3270-year-old Amber cup discovered in a great round barrow mound that was crudely and poorly excavated in 1856 in Hove, UK
The Hove amber cup is a Bronze Age cup that was discovered in a great round barrow mound that was crudely excavated in 1856, in Hove, East Sussex, England, and is now in Hove Museum and Art Gallery.[1] It was found during the construction of Palmeira Square. The barrow was of exceptional size and quality, suggesting a date in the mid-Bronze Age. The Hove amber cup is one of only two found in Britain; the other was in Dorset. However, the two are not of the same style of craftsmanship.
Dated to c. 1750-1550 BCE,[2] the amber cup was found in a Wessex culture grave in a coffin made from a treetrunk. Also in the coffin were a skeleton, a Camerton (Wessex culture) type dagger, a whetstone and a small axe.[3]
It has been associated with a small group of other “unstable” cups with round bottoms, made of precious materials and found in north-western Europe. Most are in gold, but also silver, amber and shale. The Ringlemere Cup and Rillaton Cup are the two British gold cups. The amber would have come from the Baltic region, and the group suggest early trade links between Britain and Europe.[4]
Construction[edit]
The cup is made from a single piece of amber, and this suggests trading links between this part of Britain and the Baltic regions where such amber was extracted.[5]
According to the original description by Barclay Philips,
In the earth with which the coffin was filled were numerous small fragments of carious bone, apparently charred, some of which were picked out; and about the centre, as if, said one of the men, they had rested on the breast of the body interred, were found the following curious relics: —
An Amber Cup, hemispherical in shape, rather deep in proportion to its width, with a “lip” or “nick,” and ornamented merely with a band of fine lines running round the outside, about half an inch from the top. There is one handle, large enough for the insertion of a finger, ornamented with a fillet on each side of the surface, which is flat, similar to that on the cup itself. From the fact of the rim not being perfectly round, and the band before mentioned not passing over the space within the handle, and its being marked off with a line at each end, seemingly cut across, we may conjecture it to have been made and carved by hand. There are two small chips in the rim.
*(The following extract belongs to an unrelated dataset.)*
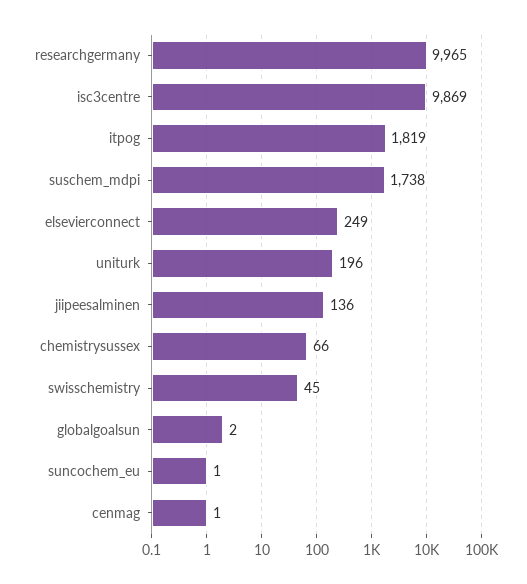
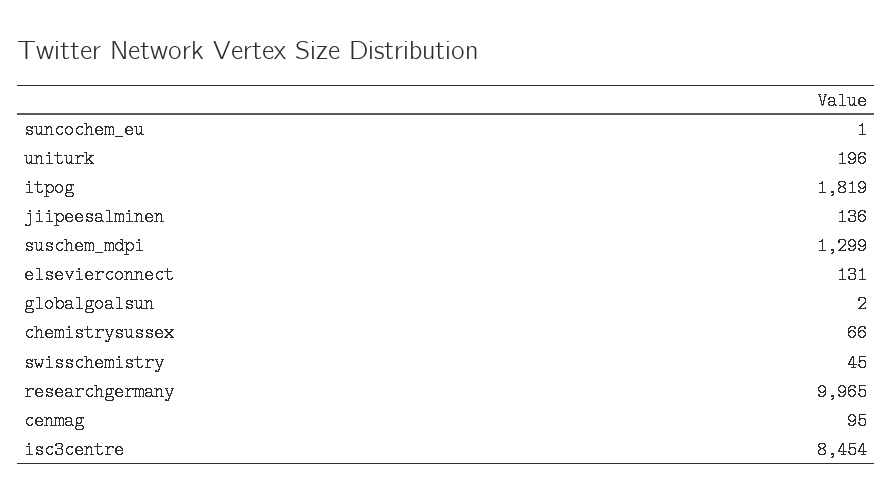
isc3centre: 9869 -> 8454
suschem_mdpi: 1738 -> 1299
elsevierconnect: 249 -> 131
cenmag: 1 -> 95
That on the left of the handle is fresh, and was caused by the man who found the cup accidentally striking it, as he told me, with his spade, when he first came upon it; that on the right is not so large, but is ancient, as is shown by its appearance. The cup is perfectly smooth inside and out, excepting where the earth in which it was buried still adheres to the surface; but since its exhumation the amber has cracked slightly in every part. On the cup being lifted by the handle, this broke into two pieces, having received a blow from the workman’s spade, but fortunately the fragments fit very exactly, and I have therefore easily repaired it.